Barber, Ma'abara (Refugee Absorption Camp), Israel, 1950
This is a photograph taken in October 1950 in a ma'abara (a refugee absorption camp) near the Kinneret. The photograph shows a barber’s shop tent. On the sign outside the tent are the words "Barber" and "Fryzier" (barber in Polish).
In the tent we can see a man standing – probably the barber – and another sitting on a chair with his back to the camera – probably the client. The chair has been adapted for haircutting by the addition of a piece of wood to support the client's head. The tent itself looks a little unstable and has been strengthened with string and stones. A few houses and trees can be seen in the background, but the area around the tent looks almost empty.

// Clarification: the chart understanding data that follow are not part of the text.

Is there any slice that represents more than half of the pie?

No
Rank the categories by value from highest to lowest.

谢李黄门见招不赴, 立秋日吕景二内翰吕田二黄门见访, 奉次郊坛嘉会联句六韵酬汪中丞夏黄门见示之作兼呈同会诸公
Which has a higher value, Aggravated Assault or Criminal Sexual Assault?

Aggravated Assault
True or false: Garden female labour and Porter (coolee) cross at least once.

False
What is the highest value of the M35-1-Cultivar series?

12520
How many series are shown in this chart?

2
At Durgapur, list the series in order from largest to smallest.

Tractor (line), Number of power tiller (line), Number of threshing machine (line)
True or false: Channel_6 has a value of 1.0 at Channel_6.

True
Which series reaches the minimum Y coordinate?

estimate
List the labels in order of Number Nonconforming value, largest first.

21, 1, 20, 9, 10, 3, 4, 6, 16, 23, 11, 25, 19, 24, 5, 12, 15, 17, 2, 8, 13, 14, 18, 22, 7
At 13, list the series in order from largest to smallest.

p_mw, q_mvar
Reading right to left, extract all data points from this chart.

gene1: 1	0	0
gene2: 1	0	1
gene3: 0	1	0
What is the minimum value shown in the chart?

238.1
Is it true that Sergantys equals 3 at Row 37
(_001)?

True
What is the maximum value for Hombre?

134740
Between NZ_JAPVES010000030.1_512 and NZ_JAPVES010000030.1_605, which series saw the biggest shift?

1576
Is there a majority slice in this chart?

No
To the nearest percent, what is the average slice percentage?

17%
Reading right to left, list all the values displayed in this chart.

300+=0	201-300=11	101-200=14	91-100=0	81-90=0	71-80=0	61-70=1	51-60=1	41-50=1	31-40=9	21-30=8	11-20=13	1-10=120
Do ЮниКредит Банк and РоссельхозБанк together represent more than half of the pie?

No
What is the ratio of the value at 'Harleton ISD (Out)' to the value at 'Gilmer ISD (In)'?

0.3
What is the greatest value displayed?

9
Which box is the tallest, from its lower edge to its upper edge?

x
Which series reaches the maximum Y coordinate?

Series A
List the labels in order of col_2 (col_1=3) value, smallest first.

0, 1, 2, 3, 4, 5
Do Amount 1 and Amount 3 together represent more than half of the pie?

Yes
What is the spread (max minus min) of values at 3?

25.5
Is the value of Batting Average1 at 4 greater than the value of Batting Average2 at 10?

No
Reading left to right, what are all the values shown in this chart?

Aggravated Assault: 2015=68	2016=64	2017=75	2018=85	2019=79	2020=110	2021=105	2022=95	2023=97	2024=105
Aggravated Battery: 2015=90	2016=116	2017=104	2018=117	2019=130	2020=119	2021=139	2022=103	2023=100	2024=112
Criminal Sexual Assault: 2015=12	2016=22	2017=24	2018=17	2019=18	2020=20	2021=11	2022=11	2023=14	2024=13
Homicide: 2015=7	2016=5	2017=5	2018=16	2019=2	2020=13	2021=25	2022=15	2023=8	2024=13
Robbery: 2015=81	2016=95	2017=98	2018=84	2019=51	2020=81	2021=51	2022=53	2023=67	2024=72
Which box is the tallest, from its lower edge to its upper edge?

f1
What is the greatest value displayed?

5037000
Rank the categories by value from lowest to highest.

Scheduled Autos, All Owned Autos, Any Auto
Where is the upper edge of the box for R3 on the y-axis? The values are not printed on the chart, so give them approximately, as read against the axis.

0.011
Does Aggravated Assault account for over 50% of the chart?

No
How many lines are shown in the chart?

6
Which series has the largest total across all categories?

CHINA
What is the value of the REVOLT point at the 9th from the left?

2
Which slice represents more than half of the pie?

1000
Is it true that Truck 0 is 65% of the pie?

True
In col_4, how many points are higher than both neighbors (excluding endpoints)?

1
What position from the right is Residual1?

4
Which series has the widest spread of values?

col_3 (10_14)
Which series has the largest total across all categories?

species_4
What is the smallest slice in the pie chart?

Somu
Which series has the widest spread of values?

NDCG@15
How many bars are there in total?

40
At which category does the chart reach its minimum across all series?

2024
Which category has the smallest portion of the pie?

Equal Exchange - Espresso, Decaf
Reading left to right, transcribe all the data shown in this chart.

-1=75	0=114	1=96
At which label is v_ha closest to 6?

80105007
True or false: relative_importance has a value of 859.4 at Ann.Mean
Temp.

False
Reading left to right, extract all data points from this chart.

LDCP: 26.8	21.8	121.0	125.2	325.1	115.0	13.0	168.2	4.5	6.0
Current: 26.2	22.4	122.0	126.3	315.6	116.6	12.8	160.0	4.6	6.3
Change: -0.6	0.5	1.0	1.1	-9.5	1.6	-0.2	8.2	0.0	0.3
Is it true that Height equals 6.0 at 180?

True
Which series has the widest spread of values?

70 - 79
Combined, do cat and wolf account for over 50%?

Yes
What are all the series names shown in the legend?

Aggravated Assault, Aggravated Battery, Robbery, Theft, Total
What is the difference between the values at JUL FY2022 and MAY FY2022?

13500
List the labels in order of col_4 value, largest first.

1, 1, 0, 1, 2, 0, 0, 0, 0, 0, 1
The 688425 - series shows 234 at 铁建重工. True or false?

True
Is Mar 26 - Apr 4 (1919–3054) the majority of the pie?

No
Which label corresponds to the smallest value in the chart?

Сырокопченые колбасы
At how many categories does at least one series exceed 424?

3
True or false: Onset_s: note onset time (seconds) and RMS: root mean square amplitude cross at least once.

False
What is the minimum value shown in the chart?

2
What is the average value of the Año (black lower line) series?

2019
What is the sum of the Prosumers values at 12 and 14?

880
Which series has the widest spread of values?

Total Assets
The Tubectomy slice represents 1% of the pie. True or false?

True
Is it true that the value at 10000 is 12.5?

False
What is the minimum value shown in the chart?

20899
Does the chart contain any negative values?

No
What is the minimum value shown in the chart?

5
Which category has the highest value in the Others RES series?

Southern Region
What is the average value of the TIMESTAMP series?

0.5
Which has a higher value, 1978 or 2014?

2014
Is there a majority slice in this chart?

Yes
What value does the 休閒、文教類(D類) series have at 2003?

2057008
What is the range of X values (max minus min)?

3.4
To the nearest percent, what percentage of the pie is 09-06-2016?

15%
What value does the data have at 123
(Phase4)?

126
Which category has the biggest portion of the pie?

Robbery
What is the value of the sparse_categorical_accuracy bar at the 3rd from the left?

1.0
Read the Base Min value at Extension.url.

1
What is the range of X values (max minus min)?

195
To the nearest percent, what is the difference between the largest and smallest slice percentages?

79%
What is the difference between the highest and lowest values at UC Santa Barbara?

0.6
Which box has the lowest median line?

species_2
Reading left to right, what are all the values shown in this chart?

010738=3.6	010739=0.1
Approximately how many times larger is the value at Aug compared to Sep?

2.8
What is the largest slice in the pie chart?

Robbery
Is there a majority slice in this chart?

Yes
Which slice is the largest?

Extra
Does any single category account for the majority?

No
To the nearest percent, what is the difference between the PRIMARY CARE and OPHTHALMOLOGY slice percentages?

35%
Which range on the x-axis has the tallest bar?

The ma'abarot were temporary absorption camps that were built to accommodate the large influx of Jewish immigrants who came to Israel after the establishment of the state. The word ma'abara derives from the Hebrew word ma'avar meaning transit. These communities were intended to be temporary places of residence until the immigrants found permanent homes. Living conditions in the ma'abarot were difficult, and inhabitants were exposed to the heat of the summer and the rain and mud of the winter. They were the first home in Israel for more than 200,000 immigrants until the last one was closed at the end of the 1950s. The satirical film Salah Shabati, produced by Ephraim Kishon, offers a comic portrayal of life in the ma'abara.
Many ma'abarot became development towns, providing permanent housing to Jewish refugees from Arab countries, Holocaust survivors and other new immigrants. Many development towns developed into thriving towns and cities, while others, mainly in the peripheral areas, still have difficulty overcoming social and economic issues.
This photograph could be used in Jewish History lessons to illustrate life in Israel in the early years. The photograph could also be shown to discuss the life of new immigrants in the 1950s and to compare their situation to immigrants of today. This photograph could be a useful tool around Yom Ha'atzmaut (Independence Day) to show how Israel has developed since the time when people started their life in Israel in ma'abarot.
Describe the photograph.
What is the tent?
Who is in the tent? What are they doing?
What do you know about the absorption of immigrants in Israel in the years immediately after the establishment of the State of Israel?
What was a ma'abara? What was its purpose?
Did the immigrants stay in these camps permanently?
Many of the immigrant camps turned into development towns. What social problems arose in these towns? What was the cause of these problems?